Green’s public persona, mixing Muppety consternation with faith in the world’s goodness, helped define millennial twee. Its appeal has proved remarkably durable, from the vlog he and his brother, Hank, started in the early 2000s to their current incarnation as, they quip, “vertical video sensations.” (Between their CrashCourse and vlogbrothers channels, they have more than 20 million YouTube subscribers; on TikTok, John Green has another 2.8 million.) Green ported that style over to his TB advocacy: Even when calling on corporations to lower the costs of drugs and tests, the moral urgency was generously salted with nerd whimsy. In one recurring bit, viewers threw out a random topic – Oppenheimer, women’s shoes, his dog Potato – and he connected it to tuberculosis. Fans look to the Greens not just for entertainment or education, but also for comfort.
Sitting in the green room just before he went onstage, his face was drawn. This was the most press he had ever done, an absolute blitz of TV and radio: the CBS evening and morning programs, “Amanpour & Company,” “Morning Joe.” “I would give anything for my book to be less timely,” he kept saying. Earlier, he’d met with USAID staffers; the conversation, he said simply, was “difficult.” These days, many were. In briefings he got from health workers, which were “usually quite dry,” people had been breaking down in tears.
“Ultimately, the legislative branch is going to have to do its job,” he said, unblinking. “Which is not just true for USAID – it’s also true across the board. The legislative branch is going to have to claim the power that is given to it in the Constitution, the power of the purse.”
After the book launch winds down, in April, Green will return to Washington, where he and other advocates will lobby lawmakers on Capitol Hill. The terrain of their fight has shifted tectonically. In the past, the system to detect, treat and prevent tuberculosis may have been frustratingly under-resourced – but it existed, and that bare fact represented America’s commitment to the ideal of global health. Now it has collapsed.
“I’m very discouraged,” Green said. (“Encouraged,” he writes in the book, is a word that Henry Reider particularly loves: “Who wouldn’t? Encouraged, like courage is something we rouse ourselves and others into.”)
“I’m deeply afraid,” he continued, borrowing a line from Auden: “But I also feel more determined than ever to use whatever voice I have to undo the folded lie.” The poem later continues: “There is no such thing as the State/ And no one exists alone.”
I asked Green whether he ever felt pressured to be optimistic.

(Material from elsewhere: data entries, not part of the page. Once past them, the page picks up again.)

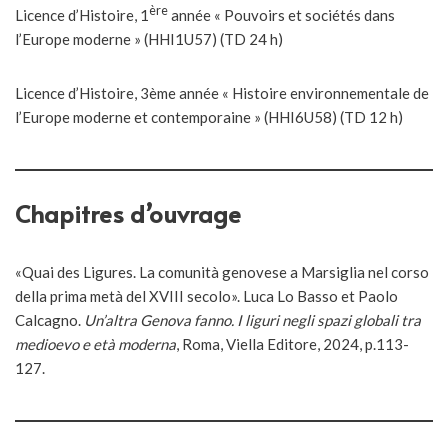
ère
Licence d’Histoire, 1
année « Pouvoirs et sociétés dans
l’Europe moderne » (HHI1U57) (TD 24 h)
Licence d’Histoire, 3ème année « Histoire environnementale de
l’Europe moderne et contemporaine » (HHI6U58) (TD 12 h)
Chapitres d’ouvrage
«Quai des Ligures. La comunità genovese a Marsiglia nel corso
della prima metà del XVIII secolo». Luca Lo Basso et Paolo
Calcagno.
Un’altra Genova fanno. I liguri negli spazi globali tra
medioevo e età moderna
, Roma, Viella Editore, 2024, p.113-
127.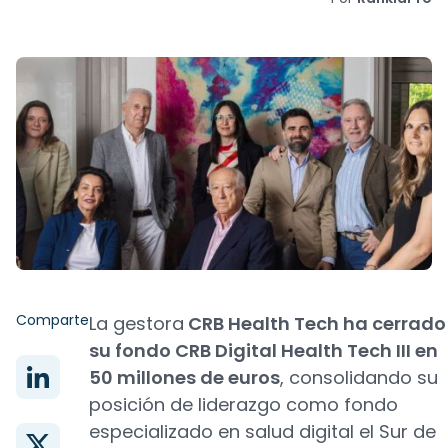
Comparte
La gestora
CRB Health Tech ha cerrado
su fondo CRB Digital Health Tech III en
50 millones de euros
, consolidando su
posición de liderazgo como fondo
especializado en salud digital el Sur de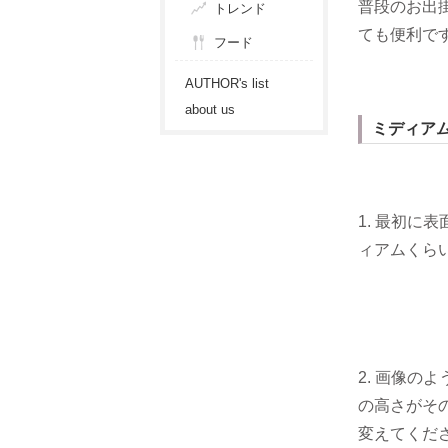
普段のお出
トレンド
ても便利です
フード
AUTHOR's list
about us
ミディア
1. 最初
ィアムくら
2. 画像
の高さがそ
変えてくだ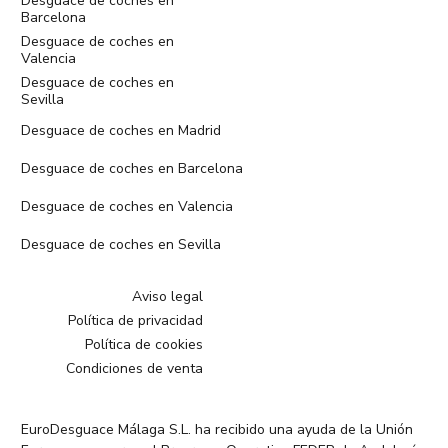
Desguace de coches en
Barcelona
Desguace de coches en
Valencia
Desguace de coches en
Sevilla
Desguace de coches en Madrid
Desguace de coches en Barcelona
Desguace de coches en Valencia
Desguace de coches en Sevilla
Aviso legal
Política de privacidad
Política de cookies
Condiciones de venta
EuroDesguace Málaga S.L. ha recibido una ayuda de la Unión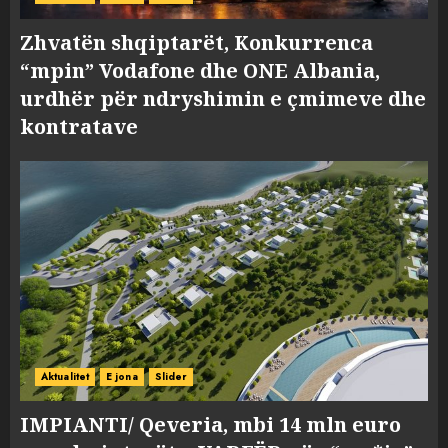
Zhvatën shqiptarët, Konkurrenca
“mpin” Vodafone dhe ONE Albania,
urdhër për ndryshimin e çmimeve dhe
kontratave
Aktualitet
E jona
Slider
IMPIANTI/ Qeveria, mbi 14 mln euro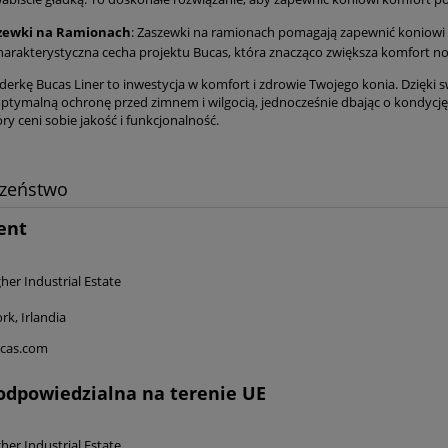
zewki na Ramionach
: Zaszewki na ramionach pomagają zapewnić koniowi le
harakterystyczna cecha projektu Bucas, która znacząco zwiększa komfort nos
erkę Bucas Liner to inwestycja w komfort i zdrowie Twojego konia. Dzięki sw
ptymalną ochronę przed zimnem i wilgocią, jednocześnie dbając o kondycję
óry ceni sobie jakość i funkcjonalność.
czeństwo
ent
.
her Industrial Estate
k, Irlandia
cas.com
odpowiedzialna na terenie UE
.
her Industrial Estate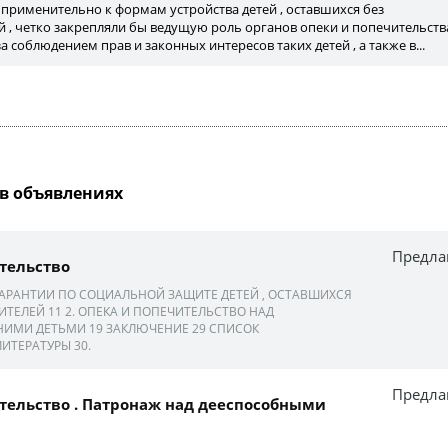
 применительно к формам устройства детей , оставшихся без
 , четко закрепляли бы ведущую роль органов опеки и попечительств
а соблюдением прав и законных интересов таких детей , а также в...
в объявлениях
Предла
тельство
АРАНТИИ ПО СОЦИАЛЬНОЙ ЗАЩИТЕ ДЕТЕЙ , ОСТАВШИХСЯ
ИТЕЛЕЙ 11 2. ОПЕКА И ПОПЕЧИТЕЛЬСТВО НАД
ИМИ ДЕТЬМИ 19 ЗАКЛЮЧЕНИЕ 29 СПИСОК
ИТЕРАТУРЫ 30.
Предла
тельство . Патронаж над дееспособными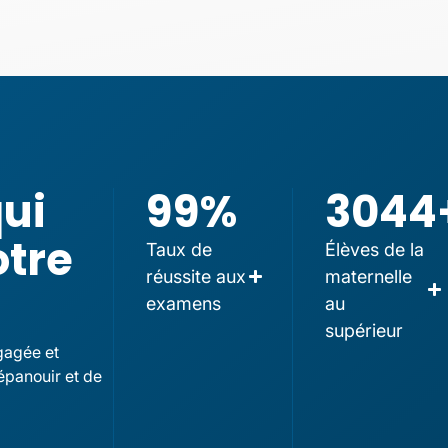
qui
99
%
3044
otre
Taux de
Élèves de la
réussite aux
maternelle
examens
au
supérieur
gagée et
épanouir et de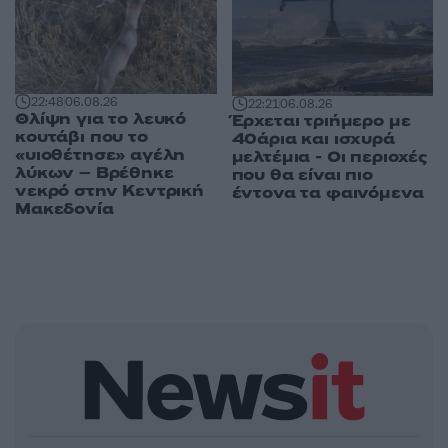
22:48
06.08.26
22:21
06.08.26
Θλίψη για το λευκό
Έρχεται τριήμερο με
κουτάβι που το
40άρια και ισχυρά
«υιοθέτησε» αγέλη
μελτέμια - Οι περιοχές
λύκων – Βρέθηκε
που θα είναι πιο
νεκρό στην Κεντρική
έντονα τα φαινόμενα
Μακεδονία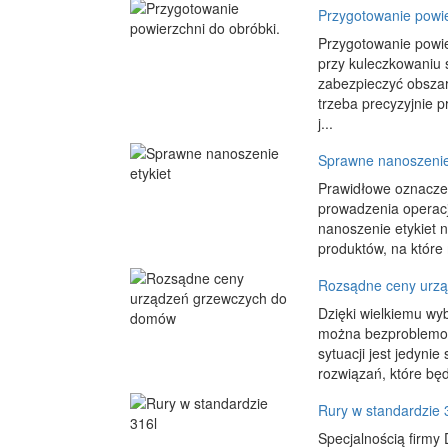
Przygotowanie powie
Przygotowanie powi
przy kuleczkowaniu 
zabezpieczyć obszar
trzeba precyzyjnie 
j...
Sprawne nanoszenie 
Prawidłowe oznacze
prowadzenia operacj
nanoszenie etykiet 
produktów, na które
Rozsądne ceny urz
Dzięki wielkiemu wy
można bezproblemowo
sytuacji jest jedyni
rozwiązań, które będ
Rury w standardzie 
Specjalnością firmy 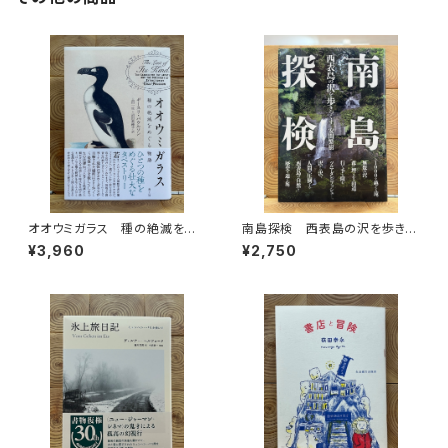
オオウミガラス 種の絶滅をめ
南島探検 西表島の沢を歩きつ
ぐる物語
くす
¥3,960
¥2,750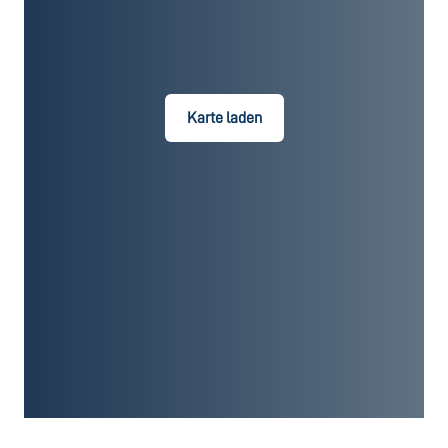
Karte laden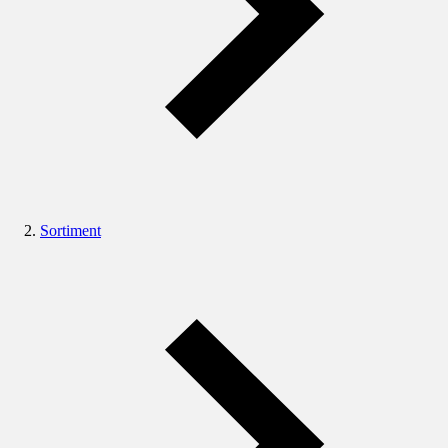
Sortiment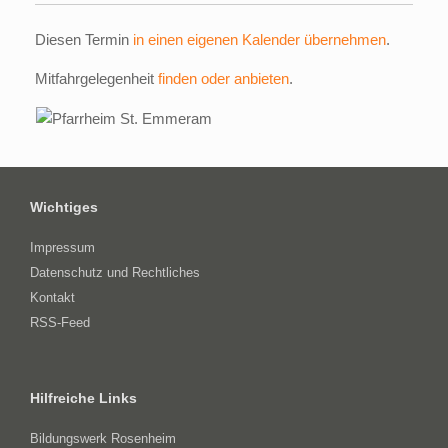
Diesen Termin
in einen eigenen Kalender übernehmen
.
Mitfahrgelegenheit
finden oder anbieten
.
Wichtiges
Impressum
Datenschutz und Rechtliches
Kontakt
RSS-Feed
Hilfreiche Links
Bildungswerk Rosenheim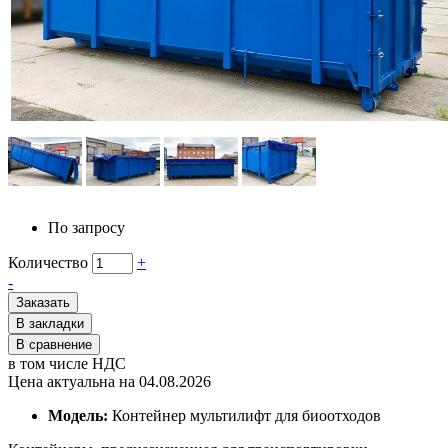
По запросу
Количество
+
-
Заказать
В закладки
В сравнение
в том числе НДС
Цена актуальна на 04.08.2026
Модель:
Контейнер мультилифт для биоотходов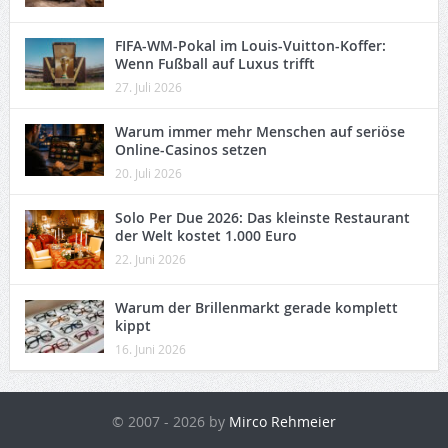
FIFA-WM-Pokal im Louis-Vuitton-Koffer:
Wenn Fußball auf Luxus trifft
27. Juli 2026
Warum immer mehr Menschen auf seriöse
Online-Casinos setzen
20. Juli 2026
Solo Per Due 2026: Das kleinste Restaurant
der Welt kostet 1.000 Euro
22. Juni 2026
Warum der Brillenmarkt gerade komplett
kippt
16. Juni 2026
© 2007 - 2026 by
Mirco Rehmeier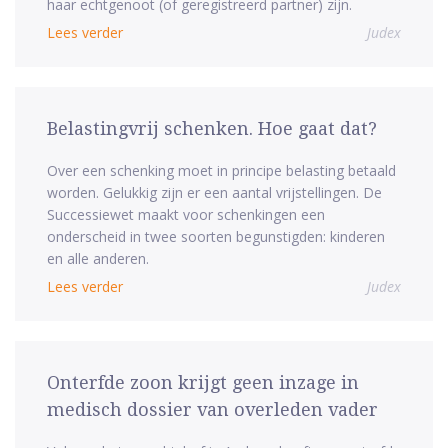
haar echtgenoot (of geregistreerd partner) zijn.
Lees verder
Judex
Belastingvrij schenken. Hoe gaat dat?
Over een schenking moet in principe belasting betaald
worden. Gelukkig zijn er een aantal vrijstellingen. De
Successiewet maakt voor schenkingen een
onderscheid in twee soorten begunstigden: kinderen
en alle anderen.
Lees verder
Judex
Onterfde zoon krijgt geen inzage in
medisch dossier van overleden vader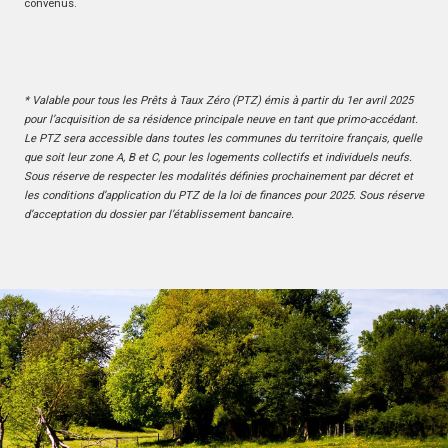
convenus.
* Valable pour tous les Prêts à Taux Zéro (PTZ) émis à partir du 1er avril 2025
pour l’acquisition de sa résidence principale neuve en tant que primo-accédant.
Le PTZ sera accessible dans toutes les communes du territoire français, quelle
que soit leur zone A, B et C, pour les logements collectifs et individuels neufs.
Sous réserve de respecter les modalités définies prochainement par décret et
les conditions d’application du PTZ de la loi de finances pour 2025. Sous réserve
d’acceptation du dossier par l’établissement bancaire.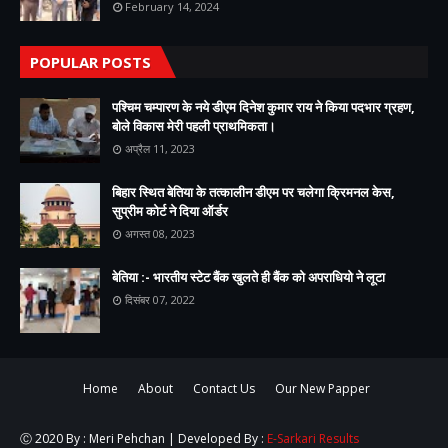
February 14, 2024
POPULAR POSTS
पश्चिम चम्पारण के नये डीएम दिनेश कुमार राय ने किया पदभार ग्रहण,
बोले विकास मेरी पहली प्राथमिकता।
अप्रैल 11, 2023
बिहार स्थित बेतिया के तत्कालीन डीएम पर चलेगा क्रिमनल केस,
सुप्रीम कोर्ट ने दिया ऑर्डर
अगस्त 08, 2023
बेतिया :- भारतीय स्टेट बैंक खुलते ही बैंक को अपराधियो ने लूटा
दिसंबर 07, 2022
Home
About
Contact Us
Our New Papper
Ⓒ 2020 By : Meri Pehchan | Developed By :
E-Sarkari Results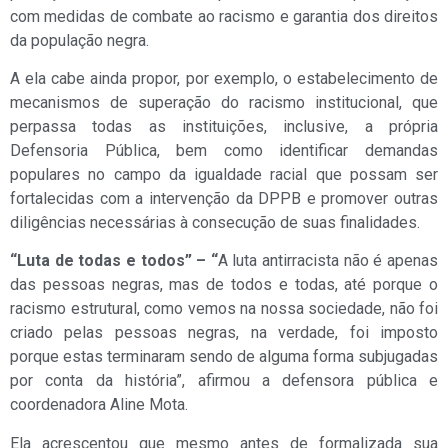
com medidas de combate ao racismo e garantia dos direitos
da população negra.
A ela cabe ainda propor, por exemplo, o estabelecimento de
mecanismos de superação do racismo institucional, que
perpassa todas as instituições, inclusive, a própria
Defensoria Pública, bem como identificar demandas
populares no campo da igualdade racial que possam ser
fortalecidas com a intervenção da DPPB e promover outras
diligências necessárias à consecução de suas finalidades.
“Luta de todas e todos” – “
A luta antirracista não é apenas
das pessoas negras, mas de todos e todas, até porque o
racismo estrutural, como vemos na nossa sociedade, não foi
criado pelas pessoas negras, na verdade, foi imposto
porque estas terminaram sendo de alguma forma subjugadas
por conta da história”, afirmou a defensora pública e
coordenadora Aline Mota.
Ela acrescentou que mesmo antes de formalizada sua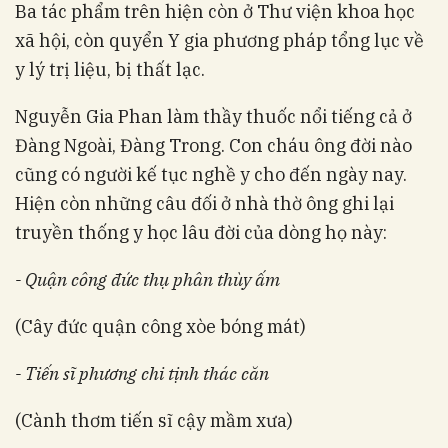
Ba tác phẩm trên hiện còn ở Thư viện khoa học
xã hội, còn quyển Y gia phương pháp tổng lục về
y lý trị liệu, bị thất lạc.
Nguyễn Gia Phan làm thầy thuốc nổi tiếng cả ở
Đàng Ngoài, Đàng Trong. Con cháu ông đời nào
cũng có người kế tục nghề y cho đến ngày nay.
Hiện còn những câu đối ở nhà thờ ông ghi lại
truyền thống y học lâu đời của dòng họ này:
- Quận công đức thụ phân thùy ấm
(Cây đức quận công xòe bóng mát)
- Tiến sĩ phương chi tịnh thác căn
(Cành thơm tiến sĩ cậy mầm xưa)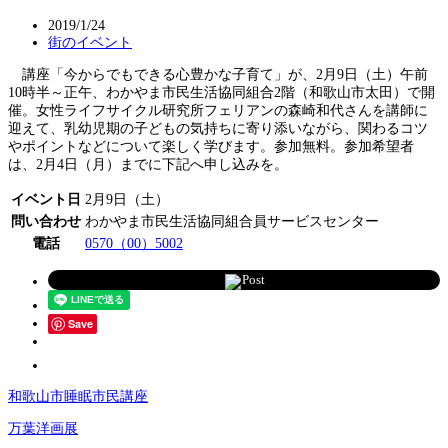
2019/1/24
街のイベント
講座「今からでもできる心豊かな子育て」が、2月9日（土）午前
10時半～正午、わかやま市民生活協同組合2階（和歌山市太田）で開
催。女性ライフサイクル研究所フェリアンの森崎和代さんを講師に
迎えて、乳幼児期の子どもの気持ちに寄り添いながら、関わるコツ
やポイントなどについて楽しく学びます。参加無料。参加希望者
は、2月4日（月）までに下記へ申し込みを。
イベント日
2月9日（土）
問い合わせ
わかやま市民生活協同組合員サービスセンター
電話
0570（00）5002
Post
Save
和歌山市睡眠市民講座
万葉洋画展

He let out a startling burst of laughter – AHAHAHA! – as if it were lettered all-caps, in a speech bubble above his head.
“That’s a great question, man. Because it’s my brand, you mean?” Green paused. “Well, yeah. But I also think – young people are, with very good reason, very prone to despair. And I am very prone to despair. I have to fight despair every day. For me, hope is not some abstract concept. It is a prerequisite for my survival. And so I don’t have room for hopelessness in my life. I’ve got to fight it. I’ve got to fight it everywhere I can. Because my life kind of depends on it.”
Perhaps one, small cause for hope: Nearly all the events on his cross-country tour were sold out. That night, when Green went onstage, it resembled nothing so much as a secular prayer service. He read aloud from a shared text. He gave a homily of sorts, about how though we may all feel we are living at the end of history, we are living in the middle, and it falls to us to fight for a better outcome. He even led the room in collective song, “a battle cry for hope,” to the tune of “Auld Lang Syne”: “We’re here because we’re here, because we’re here, because we’re here.”
The next morning, on his way out of town, Green ducked into the Hudson News at Union Station. He signed four more copies of the book.